Students from Boulder High, Lafayette’s Peak to Peak Charter School and Louisville’s Monarch High are sending projects they designed on United Launch Alliance’s Future Heavy intern rocket.

The projects range from a banner weighed down with sand-filled rubber ducks designed by kindergartners to a ground rover tank equipped with a camera and GPS.

“Hopefully, this inspires someone,” said Noah Douglass, an incoming sophomore at Peak to Peak whose team designed a greenhouse gas assessment payload. “It’s an opportunity for kids to do something scientific.”

The launch is set to take place Saturday at Fort Carson near Colorado Springs.
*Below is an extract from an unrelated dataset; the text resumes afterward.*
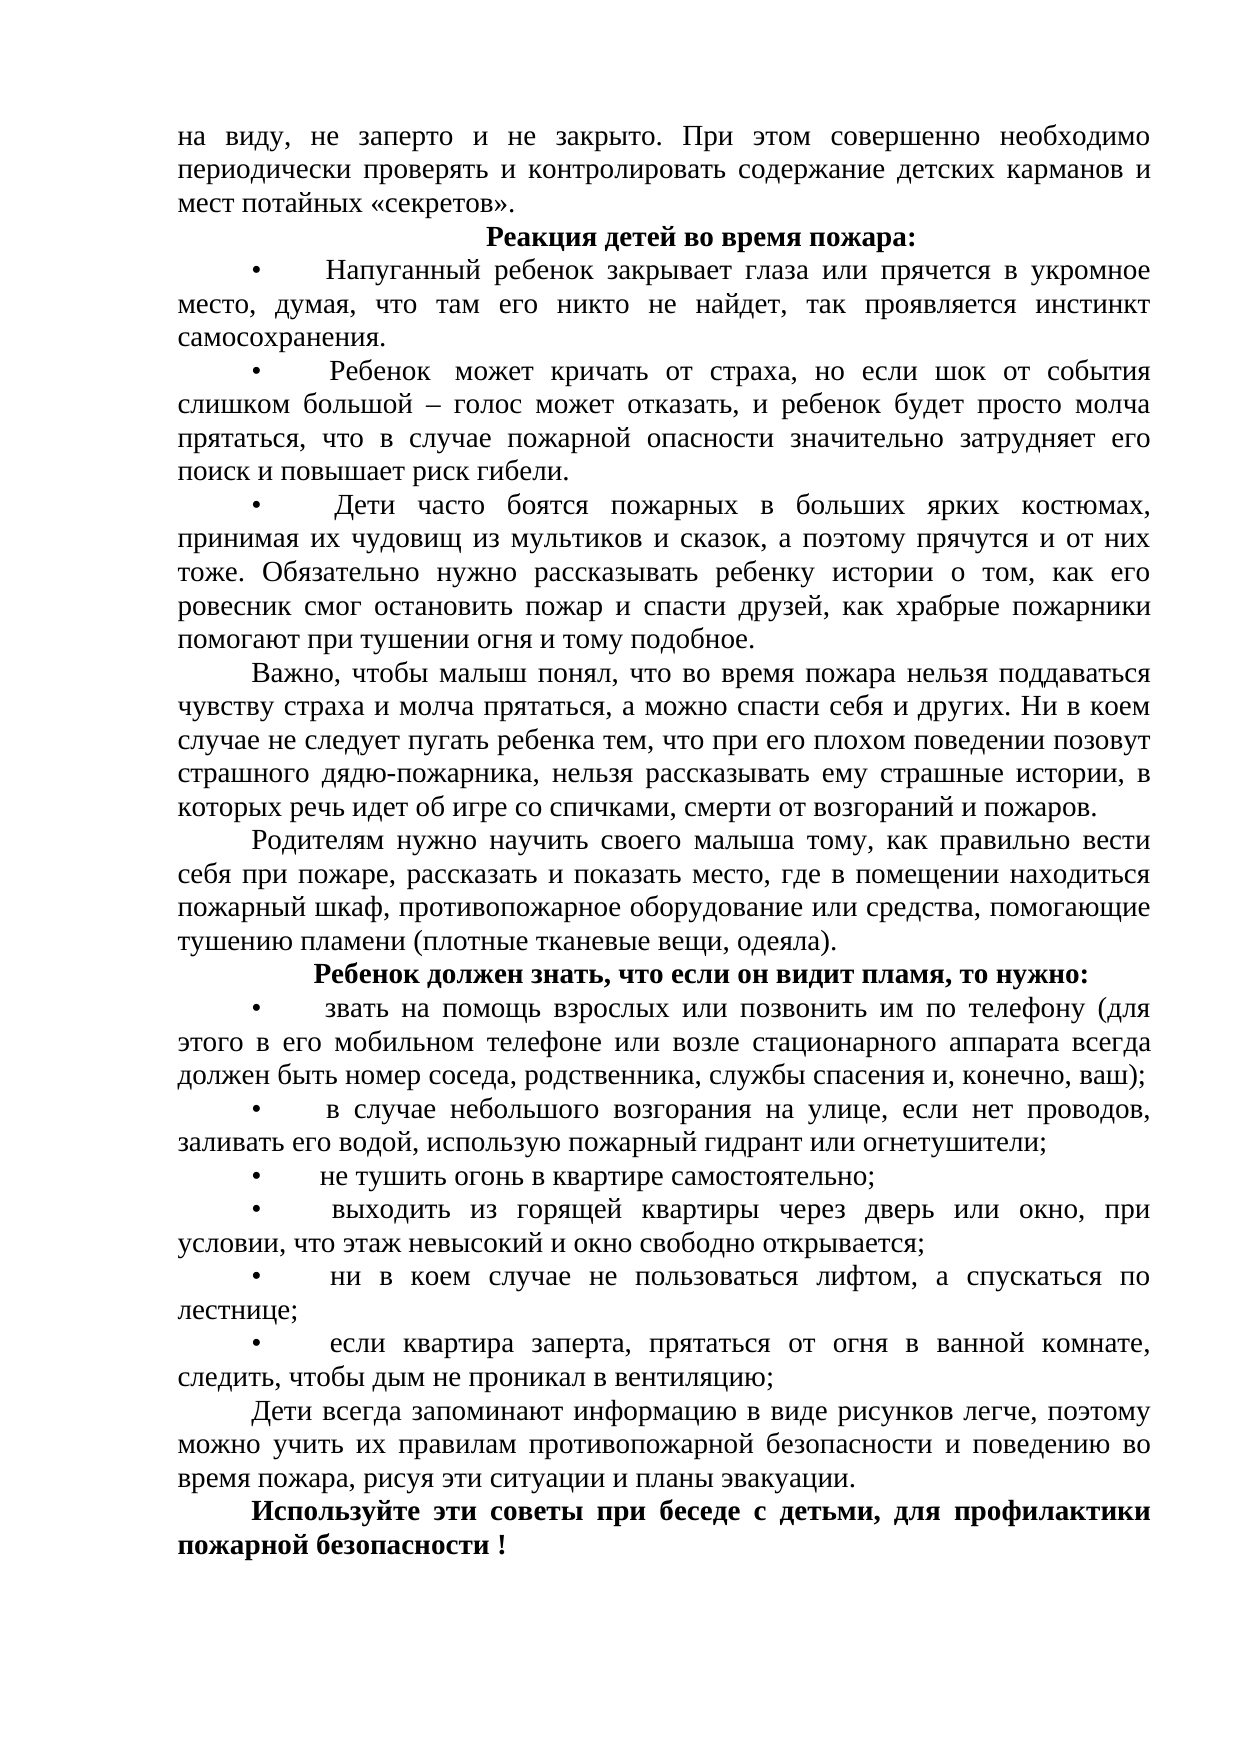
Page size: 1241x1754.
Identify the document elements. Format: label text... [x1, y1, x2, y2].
The launch date was chosen in honor of the 50th anniversary of the Apollo 11 moon landing.

United Launch Alliance first teamed with Ball Aerospace in 2008 to offer its interns a real-world space industry experience. In 2010, the program expanded to include payloads from K-12 students, along with those from college students.

Last year, for its 10th anniversary, the program added a navigation competition to the launch. But technical issues with the rocket meant the payloads ejected too late and none made it to the target. Instead, teams were judged on the projects themselves.

The first-place winner last year was a team from Boulder High, while a Monarch High team took second.

The same Monarch team — graduate Reed Henderson, incoming senior Sean Crawford and incoming juniors Annalie Haralson and Ethan Frank — are entering the competition again this year.

While it designed a drone last year, the team went with a ground vehicle this year. Its miniature tank is made to parachute to the ground, then send a GPS signal along with images from a camera. Using the location information and first-person view goggles, the students will try to drive the tank to the target.

“We wanted to try something new, and having a ground vehicle is just a lot more reliable than trying to do something in the air,” Ethan said.

The team built the tank using a carbon fiber frame and 3D-printed gears and treads.

“There was a lot of messing around and tinkering with it,” Ethan said. “A lot of it is trial by error. We’ll have to see what actually happens this Saturday.”

At Peak to Peak, kindergarten teacher Amy Moran has coordinated participating student teams from the school for six years. Along with sponsoring a rocket club for middle and high schoolers with help from a Ball Aerospace mentor, she works with her kindergarten class each year to develop a project.

This year, kindergartners came up with the idea to promote their school by sending up banners that spell out the school’s acronym — P2P — that have a parachute attached to one end and sand-filled rubber ducks attached to the other.

One student suggested rubber ducks because they would be less likely to hurt someone when landing than more traditional weights, she said. Another came up with tape diapers to keep the sand in the ducks.

“They’re natural engineers and natural problem solvers,” she said.

Incoming first grader Grace Baumgarten said she’s hoping to win the navigation contest to win money for their school, with the first place team receiving $5,000. Others said they’re looking forward to the trip to watch the launch.

“(The banner) might touch the clouds,” said Penny Van der Riet, who will be a first grader in the fall. “I’m excited to have fun.”

Another Peak to Peak to team looked online for videos of the launch to get a better idea of what its payload would need to withstand, but couldn’t find what it wanted. So it is sending up camera, plus a back up GoPro and altitude and pressure sensors, in a bid to document “all the payloads in the sky.”

“It’s great to have the ability to put something you built on a rocket,” said incoming eighth grader Robert Gable. “We think it will look really cool.”

For Peak to Peak’s “Operation Falling Weather” team, its duct tape- and foam-packed capsule includes an Arduino microcontroller coded to process weather data and send it to an SD card, plus a camera to film the descent.

“Our worst fear is we can’t find it after the launch,” said incoming seventh grader Bennett Ross. “We have no idea what the conditions are like when it comes down.”

Incoming Monarch High sophomore Matthew Berg, a veteran launch participant whose team built the greenhouse gas assessment payload, said his team’s capsule includes several sensors to collect data on greenhouses gases.

The data will be stored on an SD card, while there’s a GPS to help recover the bright red cylinder holding all the equipment.

“It’s fun to get to do things with electronics and programming that I wouldn’t usually get to do,” Matthew said.

Like the other students, he said, he’s both excited for the launch and nervous something will go wrong.

“Nothing ever always works,” he said. “It’s out of our hands now.”